Não quer dizer que esta é a melhor alternativa, mas pelo menos é a melhor que eu posso imaginar. Alguns meses atrás quando estávamos discutindo a respeito com amigos, chegamos à mesma conclusão. Minha preocupação na época era se gravar/restaurar o estado das aplicações não seria lento e se rodar múltiplos serviços (daemons) em paralelo não iria eventualmente deixar o sistema lento de qualquer forma.

Se a Apple lançou, obviamente ela resolveu pelo menos essas duas preocupações que eu tinha, mas agora só testando para saber. De qualquer forma, eu imagino que a polêmica do “multi-tasking” (no sentido normal de “múltiplas tarefas” mesmo) está resolvido com a simulação de uma “multi-tasking” (agora no sentido técnico de “time-sharing de CPU”) via gravar/restaurar estado e delegação/notificação para serviços.

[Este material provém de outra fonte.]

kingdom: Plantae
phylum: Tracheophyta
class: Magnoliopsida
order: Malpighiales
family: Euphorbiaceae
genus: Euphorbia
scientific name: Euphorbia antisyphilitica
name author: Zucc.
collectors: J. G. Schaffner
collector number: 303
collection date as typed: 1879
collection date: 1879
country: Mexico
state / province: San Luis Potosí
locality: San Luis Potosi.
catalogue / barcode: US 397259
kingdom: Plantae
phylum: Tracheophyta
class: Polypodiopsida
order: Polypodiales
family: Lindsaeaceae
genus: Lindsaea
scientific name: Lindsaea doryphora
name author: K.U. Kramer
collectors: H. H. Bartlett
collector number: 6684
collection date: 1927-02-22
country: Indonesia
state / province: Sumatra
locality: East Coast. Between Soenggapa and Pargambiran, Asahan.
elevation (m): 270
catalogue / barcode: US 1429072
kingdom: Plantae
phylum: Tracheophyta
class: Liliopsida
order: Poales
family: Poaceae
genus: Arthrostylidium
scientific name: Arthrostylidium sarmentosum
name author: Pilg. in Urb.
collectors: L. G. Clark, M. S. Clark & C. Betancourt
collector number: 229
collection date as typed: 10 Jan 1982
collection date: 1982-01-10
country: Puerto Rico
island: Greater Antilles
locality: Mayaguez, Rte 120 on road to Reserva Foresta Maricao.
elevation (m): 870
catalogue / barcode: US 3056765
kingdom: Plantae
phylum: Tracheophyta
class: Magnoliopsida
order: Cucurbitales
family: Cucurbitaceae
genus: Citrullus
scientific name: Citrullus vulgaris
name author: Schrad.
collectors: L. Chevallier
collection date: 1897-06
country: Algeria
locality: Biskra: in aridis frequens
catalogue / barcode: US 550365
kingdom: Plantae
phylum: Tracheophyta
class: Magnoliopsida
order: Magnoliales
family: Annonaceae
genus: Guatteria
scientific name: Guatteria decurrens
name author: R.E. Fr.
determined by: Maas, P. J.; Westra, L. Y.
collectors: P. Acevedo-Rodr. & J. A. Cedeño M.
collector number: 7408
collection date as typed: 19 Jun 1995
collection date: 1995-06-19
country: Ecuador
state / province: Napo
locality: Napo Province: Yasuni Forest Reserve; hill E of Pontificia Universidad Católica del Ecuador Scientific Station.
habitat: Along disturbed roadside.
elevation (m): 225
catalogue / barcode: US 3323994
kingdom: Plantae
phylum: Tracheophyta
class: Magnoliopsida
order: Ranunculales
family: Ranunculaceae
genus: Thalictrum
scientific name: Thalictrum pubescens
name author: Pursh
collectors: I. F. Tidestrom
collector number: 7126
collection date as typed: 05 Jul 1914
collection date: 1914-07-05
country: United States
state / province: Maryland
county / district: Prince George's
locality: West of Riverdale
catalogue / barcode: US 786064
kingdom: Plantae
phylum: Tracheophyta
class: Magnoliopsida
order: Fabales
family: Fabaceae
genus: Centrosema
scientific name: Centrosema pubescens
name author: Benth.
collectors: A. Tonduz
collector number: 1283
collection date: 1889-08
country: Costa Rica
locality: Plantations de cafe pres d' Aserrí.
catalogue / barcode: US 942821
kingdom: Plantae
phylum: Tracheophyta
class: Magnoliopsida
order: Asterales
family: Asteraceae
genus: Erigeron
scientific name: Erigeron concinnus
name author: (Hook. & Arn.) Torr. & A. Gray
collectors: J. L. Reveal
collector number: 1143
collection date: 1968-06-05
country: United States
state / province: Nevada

Porém, isso só vai funcionar nos iPhone 3GS e iPod Touch Terceira Geração e não vai funcionar nos iPhone 3G e 2G nem nos iPod Touch mais antigos. Minha única explicação é porque eles tem metade da RAM do 3GS, metade do cache L1, não tem cache L2, tem 30% menos clock de CPU. Se um serviço vai funcionar mal, é melhor não funcionar mesmo. Portanto faz sentido.

Mas só vamos ter um veredicto mais para o meio do ano. Vamos ver, mas imagino que se demorou tudo isso, é porque a coisa foi bem implementada, como de costume.